The Clinton administration is moving too slowly to repair a computer problem that threatens to disrupt the government and affect millions of people unless fixed by the year 2000, several Republican lawmakers said Monday.
The administration denied it is dragging its feet.
But Rep. Stephen Horn, R-Calif., chairman of the House subcommittee on government management, information and technology, said Clinton officials have failed to proceed with the appropriate “sense of urgency.”
“Jan. 1, 2000, is the one government deadline that cannot be allowed to slip,” said Horn, who has held hearings on the issue and was accompanied at the news conference by two other Republican House members. “The administration cannot issue an executive order postponing the millennium.”
At issue are computer systems that use two digits to indicate the year, such as “97” for 1997. Unless the computers are reprogrammed or replaced, the year 2000 - or “00” - will be treated as 1900, disrupting everything from benefit checks to food safety inspections, the lawmakers contend.
The White House Office of Management and Budget has identified 8,562 separate “mission critical” systems - those that must function for a department or agency to do its business.
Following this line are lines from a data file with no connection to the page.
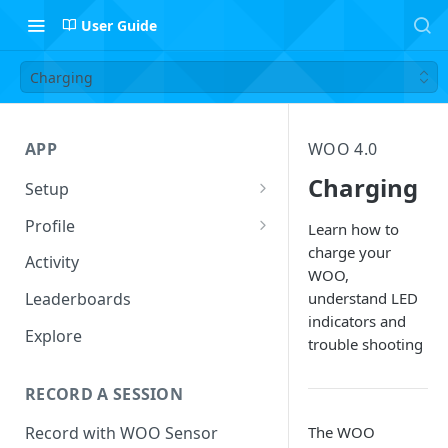
User Guide
Charging
APP
WOO 4.0
Charging
Setup
Setup Profile
Profile
Learn how to
charge your
Add Quiver
Session Log
Activity
WOO,
Safety
Follow Riders
understand LED
Leaderboards
indicators and
Leaderboard Filters
Explore
trouble shooting
Activity
RECORD A SESSION
The WOO
Record with WOO Sensor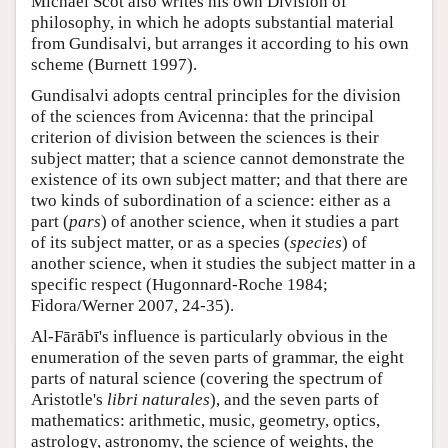
Michael Scot also writes his own Division of
philosophy, in which he adopts substantial material
from Gundisalvi, but arranges it according to his own
scheme (Burnett 1997).
Gundisalvi adopts central principles for the division
of the sciences from Avicenna: that the principal
criterion of division between the sciences is their
subject matter; that a science cannot demonstrate the
existence of its own subject matter; and that there are
two kinds of subordination of a science: either as a
part (
pars
) of another science, when it studies a part
of its subject matter, or as a species (
species
) of
another science, when it studies the subject matter in a
specific respect (Hugonnard-Roche 1984;
Fidora/Werner 2007, 24-35).
Al-Fārābī's influence is particularly obvious in the
enumeration of the seven parts of grammar, the eight
parts of natural science (covering the spectrum of
Aristotle's
libri naturales
), and the seven parts of
mathematics: arithmetic, music, geometry, optics,
astrology, astronomy, the science of weights, the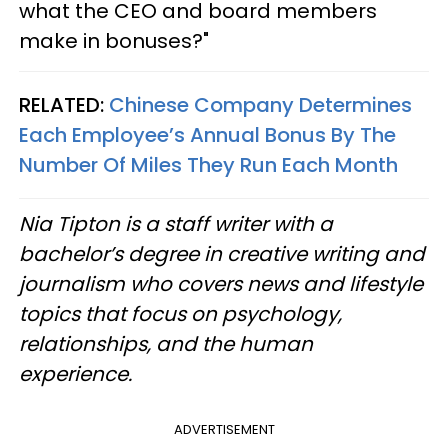
what the CEO and board members
make in bonuses?"
RELATED:
Chinese Company Determines
Each Employee’s Annual Bonus By The
Number Of Miles They Run Each Month
Nia Tipton is a staff writer with a
bachelor’s degree in creative writing and
journalism who covers news and lifestyle
topics that focus on psychology,
relationships, and the human
experience.
ADVERTISEMENT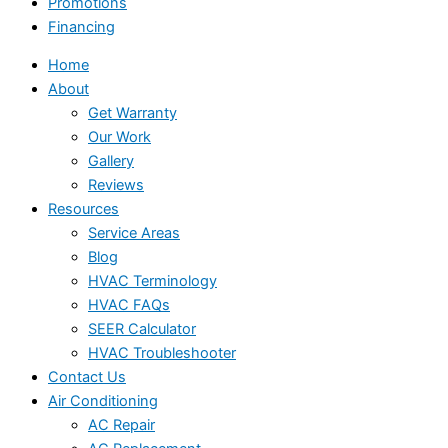
Promotions
Financing
Home
About
Get Warranty
Our Work
Gallery
Reviews
Resources
Service Areas
Blog
HVAC Terminology
HVAC FAQs
SEER Calculator
HVAC Troubleshooter
Contact Us
Air Conditioning
AC Repair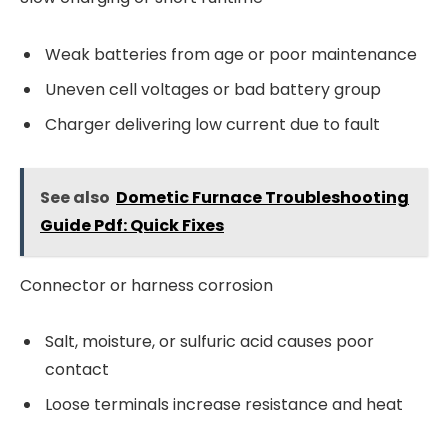
Weak batteries from age or poor maintenance
Uneven cell voltages or bad battery group
Charger delivering low current due to fault
See also
Dometic Furnace Troubleshooting
Guide Pdf: Quick Fixes
Connector or harness corrosion
Salt, moisture, or sulfuric acid causes poor
contact
Loose terminals increase resistance and heat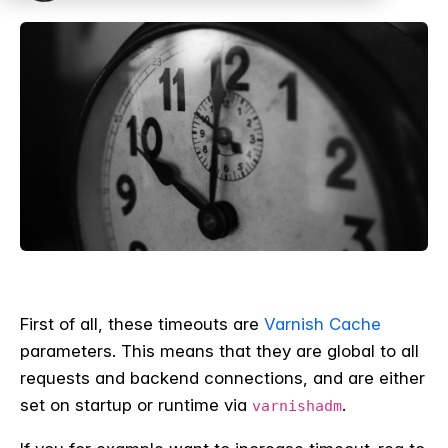
First of all, these timeouts are
Varnish Cache
parameters. This means that they are global to all
requests and backend connections, and are either
set on startup or runtime via
.
varnishadm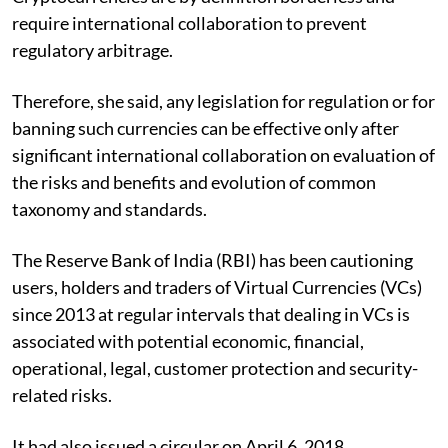
require international collaboration to prevent
regulatory arbitrage.
Therefore, she said, any legislation for regulation or for
banning such currencies can be effective only after
significant international collaboration on evaluation of
the risks and benefits and evolution of common
taxonomy and standards.
The Reserve Bank of India (RBI) has been cautioning
users, holders and traders of Virtual Currencies (VCs)
since 2013 at regular intervals that dealing in VCs is
associated with potential economic, financial,
operational, legal, customer protection and security-
related risks.
It had also issued a circular on April 6, 2018,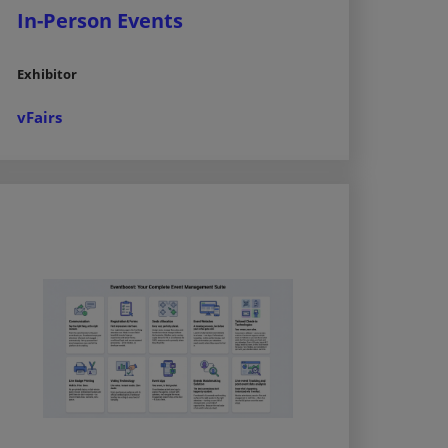
In-Person Events
Exhibitor
vFairs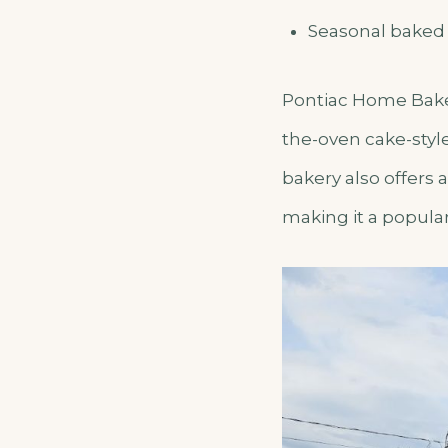
Seasonal baked
Pontiac Home Bakery
the-oven cake-styl
bakery also offer
making it a popular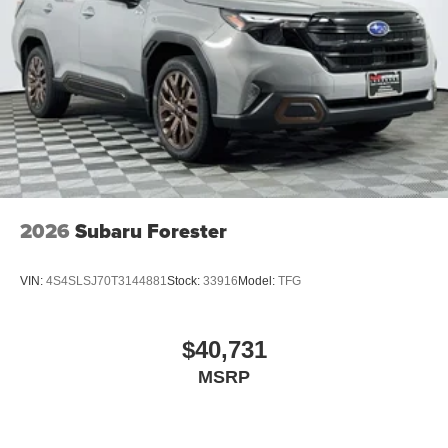
2026
Subaru Forester
VIN:
4S4SLSJ70T3144881
Stock:
33916
Model:
TFG
$40,731
MSRP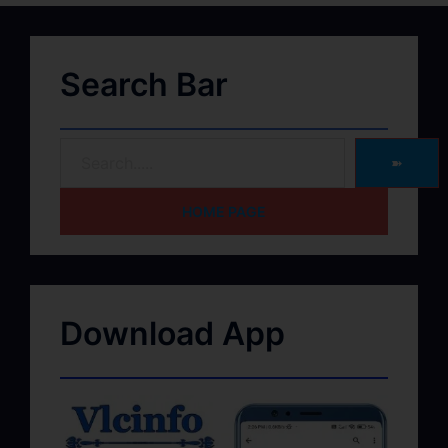
Search Bar
➽
HOME PAGE
Download App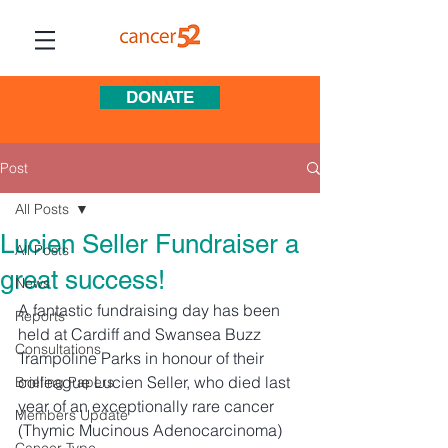
DONATE
Post
All Posts
Lucien Seller Fundraiser a
All Posts
great success!
News
A fantastic fundraising day has been 
Reports
held at Cardiff and Swansea Buzz 
Consultations
Trampoline Parks in honour of their 
colleague Lucien Seller, who died last 
Briefing Papers
year of an exceptionally rare cancer 
Members Update
(Thymic Mucinous Adenocarcinoma) 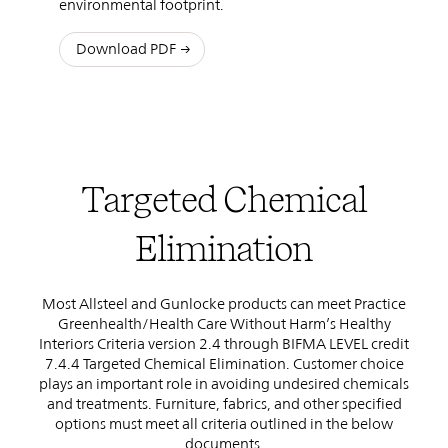
environmental footprint.
Download PDF
Targeted Chemical
Elimination
Most Allsteel and Gunlocke products can meet Practice
Greenhealth/Health Care Without Harm’s Healthy
Interiors Criteria version 2.4 through BIFMA LEVEL credit
7.4.4 Targeted Chemical Elimination. Customer choice
plays an important role in avoiding undesired chemicals
and treatments. Furniture, fabrics, and other specified
options must meet all criteria outlined in the below
documents.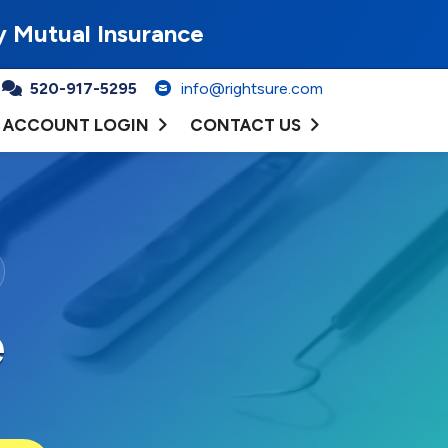
y Mutual Insurance
520-917-5295
info@rightsure.com
ACCOUNT LOGIN
CONTACT US
e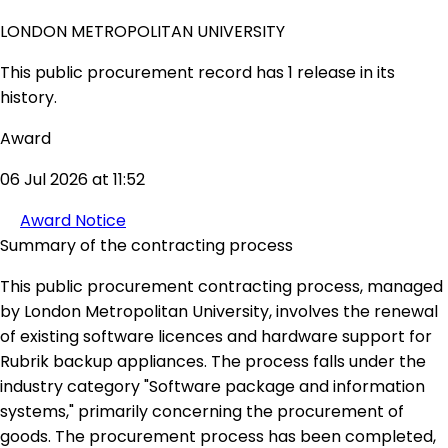
LONDON METROPOLITAN UNIVERSITY
This public procurement record has 1 release in its
history.
Award
06 Jul 2026 at 11:52
Award Notice
Summary of the contracting process
This public procurement contracting process, managed
by London Metropolitan University, involves the renewal
of existing software licences and hardware support for
Rubrik backup appliances. The process falls under the
industry category "Software package and information
systems," primarily concerning the procurement of
goods. The procurement process has been completed,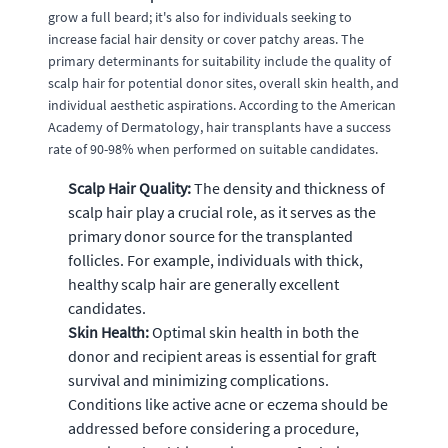
grow a full beard; it's also for individuals seeking to
increase facial hair density or cover patchy areas. The
primary determinants for suitability include the quality of
scalp hair for potential donor sites, overall skin health, and
individual aesthetic aspirations. According to the American
Academy of Dermatology, hair transplants have a success
rate of 90-98% when performed on suitable candidates.
Scalp Hair Quality:
The density and thickness of
scalp hair play a crucial role, as it serves as the
primary donor source for the transplanted
follicles. For example, individuals with thick,
healthy scalp hair are generally excellent
candidates.
Skin Health:
Optimal skin health in both the
donor and recipient areas is essential for graft
survival and minimizing complications.
Conditions like active acne or eczema should be
addressed before considering a procedure,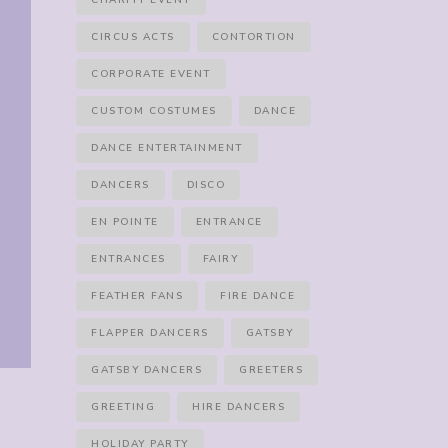
CHARITY EVENT
CIRCUS ACTS
CONTORTION
CORPORATE EVENT
CUSTOM COSTUMES
DANCE
DANCE ENTERTAINMENT
DANCERS
DISCO
EN POINTE
ENTRANCE
ENTRANCES
FAIRY
FEATHER FANS
FIRE DANCE
FLAPPER DANCERS
GATSBY
GATSBY DANCERS
GREETERS
GREETING
HIRE DANCERS
HOLIDAY PARTY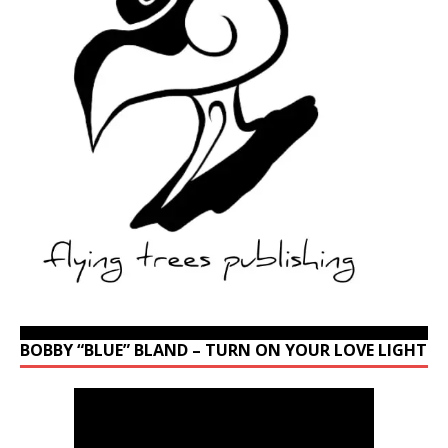
BOBBY “BLUE” BLAND – TURN ON YOUR LOVE LIGHT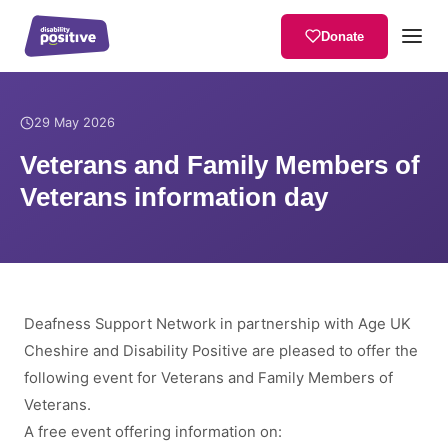
Donate
Home
/
News
/
Veterans and Family Members of Veterans informatio
29 May 2026
Veterans and Family Members of
Veterans information day
Deafness Support Network in partnership with Age UK
Cheshire and Disability Positive are pleased to offer the
following event for Veterans and Family Members of
Veterans.
A free event offering information on: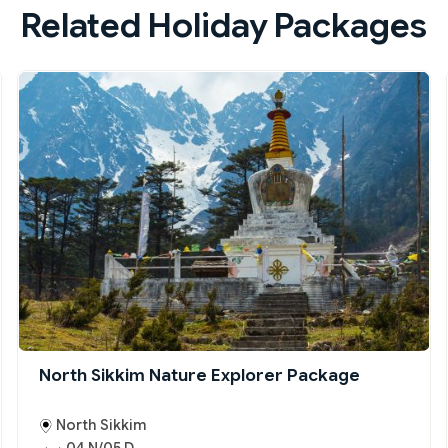
Related Holiday Packages
North Sikkim Nature Explorer Package
North Sikkim
04 N/05 D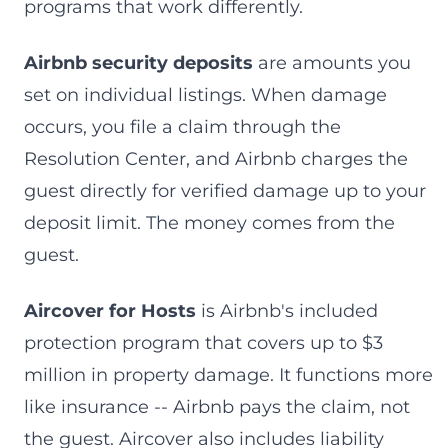
programs that work differently.
Airbnb security deposits
are amounts you
set on individual listings. When damage
occurs, you file a claim through the
Resolution Center, and Airbnb charges the
guest directly for verified damage up to your
deposit limit. The money comes from the
guest.
Aircover for Hosts
is Airbnb's included
protection program that covers up to $3
million in property damage. It functions more
like insurance -- Airbnb pays the claim, not
the guest. Aircover also includes liability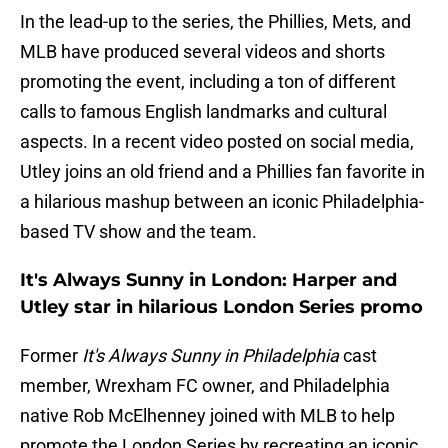
In the lead-up to the series, the Phillies, Mets, and
MLB have produced several videos and shorts
promoting the event, including a ton of different
calls to famous English landmarks and cultural
aspects. In a recent video posted on social media,
Utley joins an old friend and a Phillies fan favorite in
a hilarious mashup between an iconic Philadelphia-
based TV show and the team.
It's Always Sunny in London: Harper and
Utley star in hilarious London Series promo
Former
It's Always Sunny in Philadelphia
cast
member, Wrexham FC owner, and Philadelphia
native Rob McElhenney joined with MLB to help
promote the London Series by recreating an iconic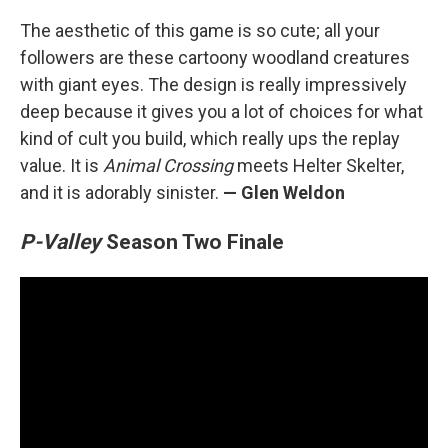
The aesthetic of this game is so cute; all your
followers are these cartoony woodland creatures
with giant eyes. The design is really impressively
deep because it gives you a lot of choices for what
kind of cult you build, which really ups the replay
value. It is
Animal Crossing
meets Helter Skelter,
and it is adorably sinister.
— Glen Weldon
P-Valley
Season Two Finale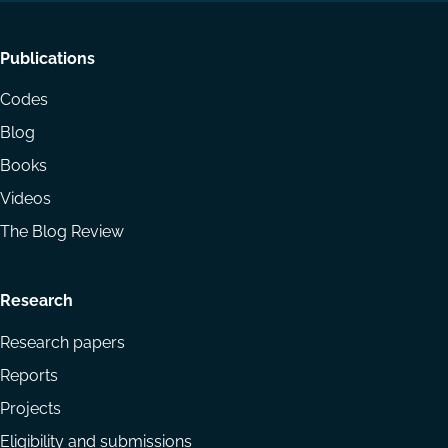
Footer
Publications
menu
Codes
Blog
Books
Videos
The Blog Review
Research
Research papers
Reports
Projects
Eligibility and submissions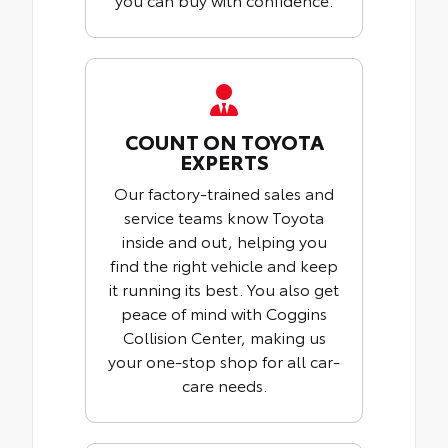
COUNT ON TOYOTA
EXPERTS
Our factory-trained sales and
service teams know Toyota
inside and out, helping you
find the right vehicle and keep
it running its best. You also get
peace of mind with Coggins
Collision Center, making us
your one-stop shop for all car-
care needs.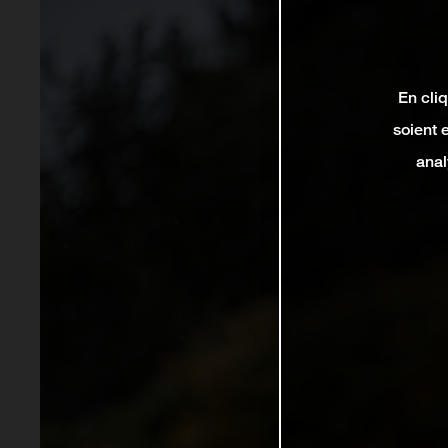
En cli
soient 
anal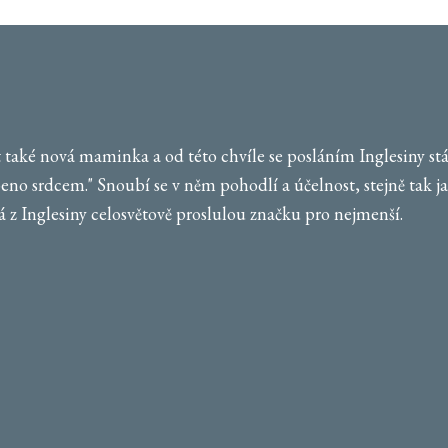
také nová maminka a od této chvíle se posláním Inglesiny stává
beno srdcem." Snoubí se v něm pohodlí a účelnost, stejně tak jak
 z Inglesiny celosvětově proslulou značku pro nejmenší.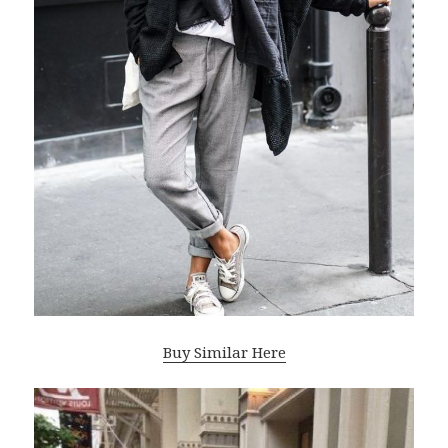
Buy Similar Here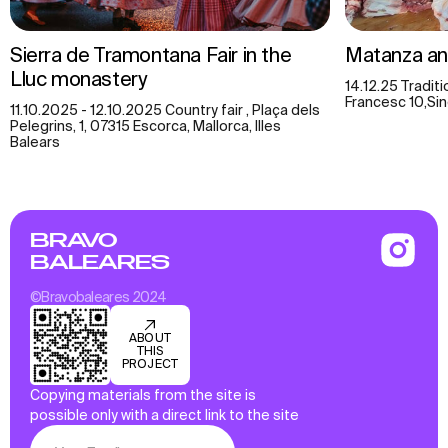
Sierra de Tramontana Fair in the
Matanza an
Lluc monastery
14.12.25 Traditi
Francesc 10,Sin
11.10.2025 - 12.10.2025 Country fair , Plaça dels
Pelegrins, 1, 07315 Escorca, Mallorca, Illes
Balears
BRAVO
BALEARES
©Bravobaleares 2024
ABOUT
THIS
PROJECT
Copying materials from the site is
possible only with a direct link to the site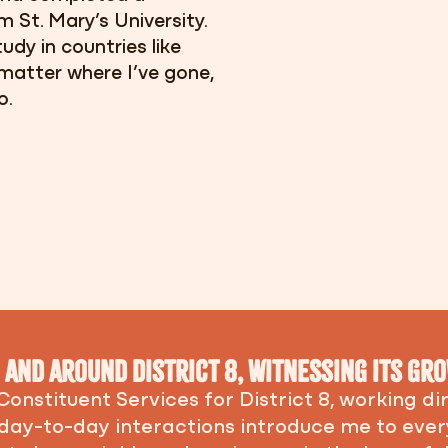
 St. Mary’s University.
udy in countries like
matter where I’ve gone,
o.
in and around District 8, witnessing its g
 Constituent Services for District 8, working d
 day-to-day interactions introduce me to ev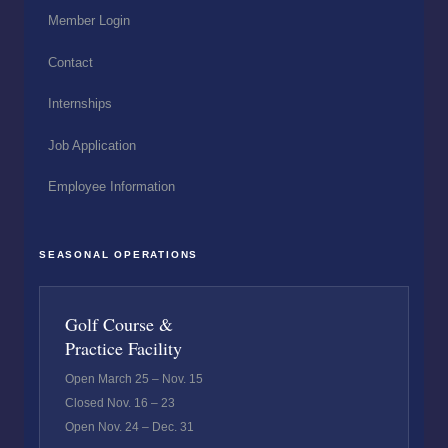
Member Login
Contact
Internships
Job Application
Employee Information
SEASONAL OPERATIONS
Golf Course &
Practice Facility
Open March 25 – Nov. 15
Closed Nov. 16 – 23
Open Nov. 24 – Dec. 31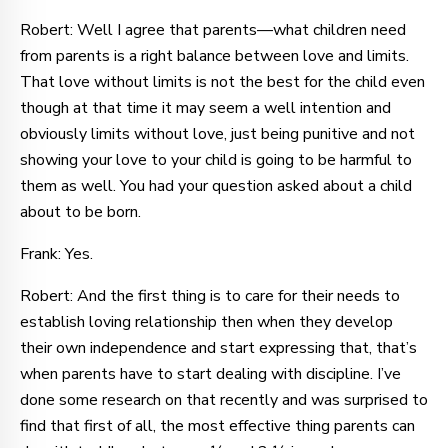
Robert: Well I agree that parents—what children need
from parents is a right balance between love and limits.
That love without limits is not the best for the child even
though at that time it may seem a well intention and
obviously limits without love, just being punitive and not
showing your love to your child is going to be harmful to
them as well. You had your question asked about a child
about to be born.
Frank: Yes.
Robert: And the first thing is to care for their needs to
establish loving relationship then when they develop
their own independence and start expressing that, that’s
when parents have to start dealing with discipline. I’ve
done some research on that recently and was surprised to
find that first of all, the most effective thing parents can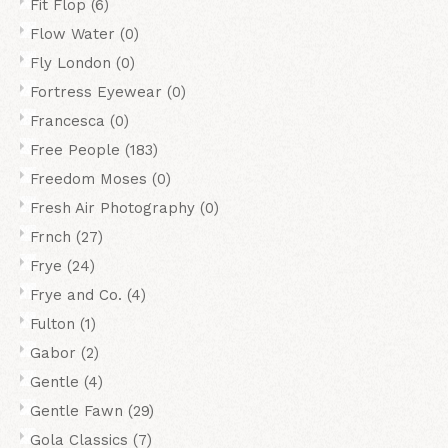
Fit Flop
(6)
Flow Water
(0)
Fly London
(0)
Fortress Eyewear
(0)
Francesca
(0)
Free People
(183)
Freedom Moses
(0)
Fresh Air Photography
(0)
Frnch
(27)
Frye
(24)
Frye and Co.
(4)
Fulton
(1)
Gabor
(2)
Gentle
(4)
Gentle Fawn
(29)
Gola Classics
(7)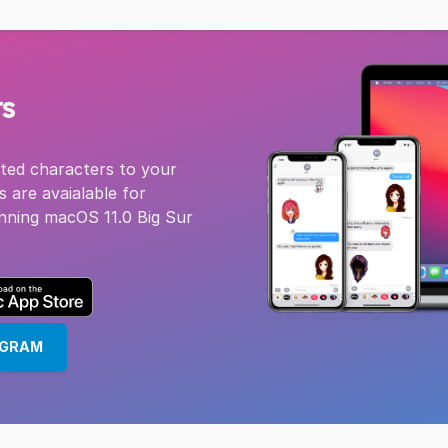
rs
pted characters to your
s are avaialable for
nning macOS 11.0 Big Sur
EGRAM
Three-fourths of the systems are being repaired or replaced, while 19 percent have no year 2000 problems.
“We’ve known it’s been coming,” said Rep. Constance Morella, R-Md., who chairs the House technology subcommittee. “It’s time to do more.”
Horn, who rated the progress of 24 federal departments and agencies on their handling of the issue, said half of the offices had missed a June deadline for finding all of their year 2000 computer problems.
Sally Katzen, administrator for information and regulatory affairs at OMB, said in an interview the administration is committed to “making sure that programs, services and benefits are available and continue uninterrupted for the American people before, during and after the millennium.”
As officials begin to plan for the 1999 fiscal year, Katzen said, OMB has decided against funding requests from four agencies for computer technology spending that is unrelated to fixing the 2000 problem, unless they can prove such spending is imperative.